- The Washington Times - Thursday, March 9, 2006

Once again, President Bush’s popularity has gone down, this time to near its previous bottom. His friends and supporters are dismayed, especially since the economic and other news is not that bad. It is certainly not as bad as it has been, or as it might be.

The intensity and duration of this unpopularity is not unique. Harry Truman, Richard Nixon, Ronald Reagan and Bill Clinton aroused similar emotions. Only Nixon did not recover from this after his presidency (although his foreign policy skill has been vindicated).

What did Presidents Truman, Reagan and Clinton have in common? They were good communicators, and they had an ear for what the American public thought and felt (although they often went against what political pundits told them was what Americans thought and felt). The worst thing an American politician can have is a tin ear.

This is not about public policy. I have defended Mr. Bush’s policies in the Middle East and his long-term vision, and I continue to do so. His attempts to reform Social Security and create health-savings accounts are on the right track.

Although I think his proposals so far are not enough, he is right to try to reform education and health care. I applaud his new efforts to reduce American dependency on foreign oil imports, and in insisting on drastic U.N. reform

What is not commendable is a pattern of personal unwillingness to engage and include the American public in building support for his own policies.

There are some obvious reasons for this. Mr. Bush, who is quite capable of being charming, likeable and effective to small, friendly audiences, apparently does not enjoy his role as communicator in chief to the nation, a role that is as much part of the job as commander in chief of the armed forces. This role is not specified in the Constitution, but it has been a necessary part of the job since the first president, George Washington.

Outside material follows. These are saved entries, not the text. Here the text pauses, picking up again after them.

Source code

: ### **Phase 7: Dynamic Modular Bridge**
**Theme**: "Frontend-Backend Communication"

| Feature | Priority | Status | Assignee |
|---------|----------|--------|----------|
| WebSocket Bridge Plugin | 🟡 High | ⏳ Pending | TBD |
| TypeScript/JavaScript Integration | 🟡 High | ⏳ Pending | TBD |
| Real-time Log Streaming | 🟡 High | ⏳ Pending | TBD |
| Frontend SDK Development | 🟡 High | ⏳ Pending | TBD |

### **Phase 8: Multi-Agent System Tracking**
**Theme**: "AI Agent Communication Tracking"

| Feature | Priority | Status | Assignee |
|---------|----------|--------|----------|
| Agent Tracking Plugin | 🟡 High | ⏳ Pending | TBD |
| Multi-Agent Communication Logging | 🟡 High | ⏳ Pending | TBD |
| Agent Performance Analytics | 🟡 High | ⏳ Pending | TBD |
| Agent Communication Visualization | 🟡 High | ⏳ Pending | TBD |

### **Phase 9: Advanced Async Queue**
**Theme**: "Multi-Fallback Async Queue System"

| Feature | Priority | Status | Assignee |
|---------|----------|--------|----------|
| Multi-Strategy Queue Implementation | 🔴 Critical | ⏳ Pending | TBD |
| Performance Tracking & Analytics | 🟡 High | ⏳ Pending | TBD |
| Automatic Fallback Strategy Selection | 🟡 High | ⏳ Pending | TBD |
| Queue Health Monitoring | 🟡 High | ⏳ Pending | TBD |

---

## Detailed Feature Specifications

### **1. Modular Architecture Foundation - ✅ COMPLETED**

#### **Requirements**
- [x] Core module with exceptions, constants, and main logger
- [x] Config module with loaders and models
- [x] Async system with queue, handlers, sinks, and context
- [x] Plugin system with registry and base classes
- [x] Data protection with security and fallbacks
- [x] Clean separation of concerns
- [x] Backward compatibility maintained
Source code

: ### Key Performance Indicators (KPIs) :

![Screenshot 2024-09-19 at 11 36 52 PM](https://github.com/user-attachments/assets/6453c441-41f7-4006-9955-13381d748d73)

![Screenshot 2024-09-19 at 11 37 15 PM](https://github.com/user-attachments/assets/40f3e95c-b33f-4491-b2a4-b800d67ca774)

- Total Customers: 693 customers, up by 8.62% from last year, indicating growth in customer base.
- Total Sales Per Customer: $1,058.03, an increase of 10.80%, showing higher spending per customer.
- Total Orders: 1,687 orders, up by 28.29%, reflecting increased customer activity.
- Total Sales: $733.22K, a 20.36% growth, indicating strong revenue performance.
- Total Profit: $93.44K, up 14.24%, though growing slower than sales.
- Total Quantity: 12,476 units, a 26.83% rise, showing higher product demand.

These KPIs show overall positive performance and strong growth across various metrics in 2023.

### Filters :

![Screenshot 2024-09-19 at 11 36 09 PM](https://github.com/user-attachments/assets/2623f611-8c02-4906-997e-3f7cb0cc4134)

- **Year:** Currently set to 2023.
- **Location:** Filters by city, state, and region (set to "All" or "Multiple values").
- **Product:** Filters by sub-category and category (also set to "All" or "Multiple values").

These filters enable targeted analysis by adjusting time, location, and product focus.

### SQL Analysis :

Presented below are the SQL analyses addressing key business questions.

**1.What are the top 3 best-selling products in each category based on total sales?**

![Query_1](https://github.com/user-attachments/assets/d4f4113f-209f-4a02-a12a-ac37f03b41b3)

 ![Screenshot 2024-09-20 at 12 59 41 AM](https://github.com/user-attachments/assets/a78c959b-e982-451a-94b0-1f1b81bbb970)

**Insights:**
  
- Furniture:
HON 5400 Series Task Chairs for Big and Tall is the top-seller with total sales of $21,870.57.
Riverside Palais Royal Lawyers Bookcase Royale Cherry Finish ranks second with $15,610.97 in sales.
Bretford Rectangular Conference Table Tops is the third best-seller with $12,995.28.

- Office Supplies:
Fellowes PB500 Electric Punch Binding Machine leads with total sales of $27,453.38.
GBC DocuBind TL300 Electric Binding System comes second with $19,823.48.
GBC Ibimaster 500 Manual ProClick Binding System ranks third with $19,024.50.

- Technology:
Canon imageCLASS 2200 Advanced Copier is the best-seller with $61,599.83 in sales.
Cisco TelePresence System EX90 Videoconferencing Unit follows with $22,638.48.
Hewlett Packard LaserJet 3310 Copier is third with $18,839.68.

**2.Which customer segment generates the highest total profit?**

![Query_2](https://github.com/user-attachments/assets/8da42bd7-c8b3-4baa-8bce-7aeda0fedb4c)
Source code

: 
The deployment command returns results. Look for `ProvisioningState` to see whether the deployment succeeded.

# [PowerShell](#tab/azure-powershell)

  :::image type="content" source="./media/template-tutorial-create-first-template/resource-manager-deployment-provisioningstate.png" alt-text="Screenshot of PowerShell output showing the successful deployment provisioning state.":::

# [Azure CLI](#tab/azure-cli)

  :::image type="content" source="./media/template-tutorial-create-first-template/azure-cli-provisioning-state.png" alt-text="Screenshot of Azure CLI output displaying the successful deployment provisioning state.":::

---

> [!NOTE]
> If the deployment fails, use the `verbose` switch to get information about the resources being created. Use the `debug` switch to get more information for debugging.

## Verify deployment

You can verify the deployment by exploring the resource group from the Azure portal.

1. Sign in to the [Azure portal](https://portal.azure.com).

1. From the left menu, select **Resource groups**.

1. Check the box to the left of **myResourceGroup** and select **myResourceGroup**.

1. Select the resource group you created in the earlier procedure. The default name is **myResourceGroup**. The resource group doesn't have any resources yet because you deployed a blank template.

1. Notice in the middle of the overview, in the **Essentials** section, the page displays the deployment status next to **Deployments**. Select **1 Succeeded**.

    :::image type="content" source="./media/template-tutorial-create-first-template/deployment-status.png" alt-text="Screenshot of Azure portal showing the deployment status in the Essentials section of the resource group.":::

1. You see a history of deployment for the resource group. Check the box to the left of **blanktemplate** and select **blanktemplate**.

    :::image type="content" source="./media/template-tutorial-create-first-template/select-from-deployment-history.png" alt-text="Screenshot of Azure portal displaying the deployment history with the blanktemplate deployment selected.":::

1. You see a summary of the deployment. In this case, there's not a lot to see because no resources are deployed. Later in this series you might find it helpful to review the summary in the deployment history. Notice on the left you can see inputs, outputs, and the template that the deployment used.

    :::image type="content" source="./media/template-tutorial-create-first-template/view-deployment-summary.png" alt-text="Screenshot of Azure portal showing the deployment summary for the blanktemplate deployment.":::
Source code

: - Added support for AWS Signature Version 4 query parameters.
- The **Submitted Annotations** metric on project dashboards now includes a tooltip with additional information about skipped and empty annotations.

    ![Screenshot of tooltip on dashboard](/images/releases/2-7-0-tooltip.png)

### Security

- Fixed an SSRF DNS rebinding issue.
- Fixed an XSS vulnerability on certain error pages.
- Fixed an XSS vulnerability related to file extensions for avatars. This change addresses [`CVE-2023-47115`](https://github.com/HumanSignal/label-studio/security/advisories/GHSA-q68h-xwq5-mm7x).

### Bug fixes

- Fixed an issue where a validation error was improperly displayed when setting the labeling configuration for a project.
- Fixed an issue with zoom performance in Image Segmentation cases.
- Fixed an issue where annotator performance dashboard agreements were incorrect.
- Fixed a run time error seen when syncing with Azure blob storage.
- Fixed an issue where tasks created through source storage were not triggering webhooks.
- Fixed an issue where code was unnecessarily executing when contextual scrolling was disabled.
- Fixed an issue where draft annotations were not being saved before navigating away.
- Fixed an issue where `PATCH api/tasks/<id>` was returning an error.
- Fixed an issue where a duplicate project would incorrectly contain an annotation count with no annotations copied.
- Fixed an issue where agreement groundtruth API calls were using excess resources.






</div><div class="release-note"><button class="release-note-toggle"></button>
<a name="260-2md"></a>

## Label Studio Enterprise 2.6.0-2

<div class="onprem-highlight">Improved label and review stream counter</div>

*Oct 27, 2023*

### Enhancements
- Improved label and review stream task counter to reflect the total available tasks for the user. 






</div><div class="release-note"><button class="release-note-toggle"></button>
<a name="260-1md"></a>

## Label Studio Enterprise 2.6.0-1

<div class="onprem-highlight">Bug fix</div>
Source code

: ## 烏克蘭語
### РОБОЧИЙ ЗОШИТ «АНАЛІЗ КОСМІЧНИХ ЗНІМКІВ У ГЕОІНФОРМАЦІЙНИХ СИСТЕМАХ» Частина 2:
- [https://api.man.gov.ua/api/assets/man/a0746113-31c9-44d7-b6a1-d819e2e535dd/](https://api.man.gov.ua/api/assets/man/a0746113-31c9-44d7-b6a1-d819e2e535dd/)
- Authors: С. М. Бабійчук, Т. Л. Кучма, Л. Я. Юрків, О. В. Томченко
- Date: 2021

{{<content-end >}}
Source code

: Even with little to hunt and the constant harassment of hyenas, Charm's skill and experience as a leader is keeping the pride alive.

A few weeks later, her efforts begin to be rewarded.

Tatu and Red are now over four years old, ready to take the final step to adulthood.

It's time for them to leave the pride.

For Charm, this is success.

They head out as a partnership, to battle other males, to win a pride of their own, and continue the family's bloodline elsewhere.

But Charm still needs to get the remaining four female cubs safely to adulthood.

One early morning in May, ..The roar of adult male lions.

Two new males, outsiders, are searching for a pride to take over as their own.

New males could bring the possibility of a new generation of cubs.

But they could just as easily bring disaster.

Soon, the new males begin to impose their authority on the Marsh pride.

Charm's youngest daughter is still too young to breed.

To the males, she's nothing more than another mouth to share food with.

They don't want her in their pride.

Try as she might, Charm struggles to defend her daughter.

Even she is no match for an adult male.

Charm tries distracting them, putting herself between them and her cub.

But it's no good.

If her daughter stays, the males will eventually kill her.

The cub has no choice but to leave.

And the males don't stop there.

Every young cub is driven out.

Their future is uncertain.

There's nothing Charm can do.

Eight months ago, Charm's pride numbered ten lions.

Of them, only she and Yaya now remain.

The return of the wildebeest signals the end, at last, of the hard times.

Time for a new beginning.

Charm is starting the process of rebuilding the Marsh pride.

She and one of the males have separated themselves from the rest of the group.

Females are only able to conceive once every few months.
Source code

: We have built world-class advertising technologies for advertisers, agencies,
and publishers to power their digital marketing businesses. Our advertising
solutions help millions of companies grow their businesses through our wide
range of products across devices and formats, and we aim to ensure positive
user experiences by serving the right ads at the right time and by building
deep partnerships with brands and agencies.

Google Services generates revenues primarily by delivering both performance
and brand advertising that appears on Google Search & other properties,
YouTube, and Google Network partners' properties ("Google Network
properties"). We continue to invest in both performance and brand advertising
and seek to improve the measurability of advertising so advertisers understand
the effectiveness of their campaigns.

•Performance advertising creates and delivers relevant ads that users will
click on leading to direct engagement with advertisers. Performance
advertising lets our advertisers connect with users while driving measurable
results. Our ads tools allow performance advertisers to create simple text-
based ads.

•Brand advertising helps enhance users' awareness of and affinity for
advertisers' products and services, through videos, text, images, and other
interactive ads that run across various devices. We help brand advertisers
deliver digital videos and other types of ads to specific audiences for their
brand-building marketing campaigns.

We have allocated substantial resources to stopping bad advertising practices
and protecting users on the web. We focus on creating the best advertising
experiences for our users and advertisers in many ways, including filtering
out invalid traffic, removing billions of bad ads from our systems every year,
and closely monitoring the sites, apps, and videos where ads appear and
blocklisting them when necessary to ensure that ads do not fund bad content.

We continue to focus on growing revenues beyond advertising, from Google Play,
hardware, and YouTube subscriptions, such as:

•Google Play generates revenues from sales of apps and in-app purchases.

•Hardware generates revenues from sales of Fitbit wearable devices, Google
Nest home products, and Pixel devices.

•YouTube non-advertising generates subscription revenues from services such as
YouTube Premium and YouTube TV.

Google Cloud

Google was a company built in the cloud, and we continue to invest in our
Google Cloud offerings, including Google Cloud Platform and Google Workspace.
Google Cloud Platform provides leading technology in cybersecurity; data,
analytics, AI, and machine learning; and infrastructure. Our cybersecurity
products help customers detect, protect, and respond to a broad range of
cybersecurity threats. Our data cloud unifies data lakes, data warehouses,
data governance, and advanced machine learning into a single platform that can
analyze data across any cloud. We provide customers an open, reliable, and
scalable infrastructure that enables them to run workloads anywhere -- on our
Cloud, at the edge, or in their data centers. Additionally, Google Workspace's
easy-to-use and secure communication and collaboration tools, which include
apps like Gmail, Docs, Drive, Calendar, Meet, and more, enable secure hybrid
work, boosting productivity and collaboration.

Much of the national media opposes Mr. Bush, and makes no secret of it. Many of his loudest critics make no effort to evaluate what he says and does fairly. Those in the entertainment industry, who are often badly informed, have relentlessly made fun of him. Sometimes satire was deserved, and no one denies the inherent role of the media to be critical. But there has been a venom in the media/cultural left for Mr. Bush, who has apparently long mistrusted the media, and from his 2000 campaign on has kept it at arm’s length. His first press secretary, Ari Fleischer, was skillful, but his assignment was not to be forthcoming. His current press secretary, Scott McLellan, is neither skillful nor forthcoming. It is a formula for a communication disaster.

The latest flap is over a deal to allow an Arab-owned company to manage six American ports. This is a large company which is already managing several world ports, and doing it well. They submitted the best bid. The fact that this company is owned by an Arab ally raises a question of political sensitivity to our allies and to the Arab world at large. But it is a tin ear that does not realize how this would be received by not only opponents and the media, but also by supporters and the public at large. This is the same political ear that nominated Harriet Myers for the supreme court and avoided going to New Orleans right after Hurricane Katrina.

This suggests that the kind of advice the president received during his first term is no longer reaching him in his second. Some explain that this is because Mr. Bush’s penchant to replace outgoing cabinet and sub-cabinet officers, and his personal staff, with their juniors is a compulsive resistance to counsel from outside. (This should not be confused with the president’s stubborn adherence to his foreign and domestic policy vision and ideas, which remain valid and laudable.)

This is about implementation, strategy and communication, which are the other half of the executive equation. As the first U.S. president with an M.B.A., Mr. Bush is inexcusably performing only half the job when he places loyalty and self-imposed isolation above good management.

Even more egregious is the president’s timing for this executive muddle. The mid-term elections will soon enter their final campaign months, and the president risks hitherto safe margins of control of both houses of Congress. Where is Karl Rove? A contrarian political trend which began only a few months ago, giving the Republican Party unexpected opportunities in national races, e.g., in Maryland, New Jersey, Minnesota, Ohio, Washington and elsewhere, would evaporate if a tidal wave against the administration were to develop.

It’s one thing to be loyal, and another matter to be loyal to those who do not appear to be really up to the job.

Barry Casselman writes about national politics for Preludium News Service.